It’s no fluke: Fish populations are on the move, chasing cooler marine temperatures. At Rutgers, scientists track their alarming migrations.
August 11, 2017 — In Malin Pinsky’s lab, they keep the unicorn blood in the fridge. It sits alongside dozens of small, white boxes, each containing a snippet of fin or other tissue from the clownfish and summer flounder that, together, may help Pinsky and his colleagues determine the answer to a critical question about the world’s changing oceans. In fact, the unicorn blood—so dubbed by lab manager Michelle Stuart because, Pinsky explains, “it’s expensive and it works magic”—is actually a stew of enzymes used to purify DNA from those fish samples.
The DNA helps Pinsky and his team at Rutgers University in New Brunswick track the movement of fish species over time. What they are finding is likely to have major implications for the commercial and recreational fishing industries in New Jersey and around the world.
For decades, scientists have observed a northward shift in the ranges of many land-based animals in response to a warming climate, among them birds and butterflies. In addition, some mountain-dwelling species, like the pika, a cousin of the rabbit native to the Western United States, have moved to higher altitudes, chasing the cooler temperatures to which they have adapted over millions of years of evolution. Among these observations are scattered reports of the same thing happening in warming ocean waters.
As a marine biologist, Pinsky had read the reports. Concerned about how widespread the changes might be, he and his colleagues ran the first stage of an ongoing research project from 2011 to 2013. The results were startling. “Not only are many species of marine animals, from cod to flounder to lobster, moving to new locations,” says Pinsky, “but it’s happening very rapidly, and it’s affecting a wide range of fisheries, both commercial and recreational.”

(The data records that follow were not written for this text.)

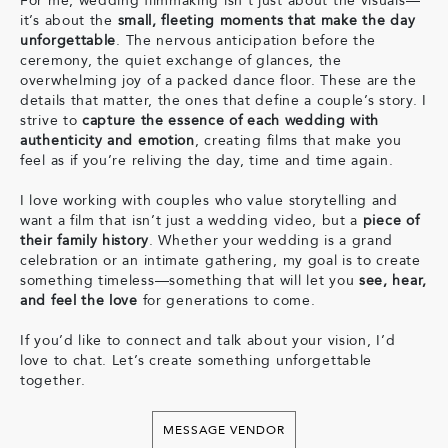
For me, wedding filmmaking isn’t just about the visuals—
it’s about the
small, fleeting moments that make the day
unforgettable
. The nervous anticipation before the
ceremony, the quiet exchange of glances, the
overwhelming joy of a packed dance floor. These are the
details that matter, the ones that define a couple’s story. I
strive to
capture the essence of each wedding with
authenticity and emotion
, creating films that make you
feel as if you’re reliving the day, time and time again.
I love working with couples who value storytelling and
want a film that isn’t just a wedding video, but a
piece of
their family history
. Whether your wedding is a grand
celebration or an intimate gathering, my goal is to create
something timeless—something that will let you
see, hear,
and feel the love
for generations to come.
If you’d like to connect and talk about your vision, I’d
love to chat. Let’s create something unforgettable
together.
MESSAGE VENDOR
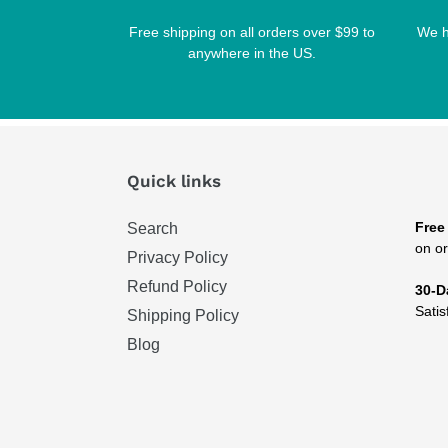
Free shipping on all orders over $99 to
We h
anywhere in the US.
Quick links
Free
Search
on or
Privacy Policy
Refund Policy
30-D
Satis
Shipping Policy
Blog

Analyzing data collected annually by the National Marine Fisheries Service and its partners, Pinsky’s lab launched the website OceanAdapt, which charts the changing ranges of a wide variety of marine species, regionally and nationally. The site’s graphs depict changes in latitude and sea depth. On a species-by-species basis, those changes are not particularly striking; it’s long been known that fish move around a lot from year to year. But when considering the marine life community as a whole, one observes an indisputable trend northward and downward (to greater depths).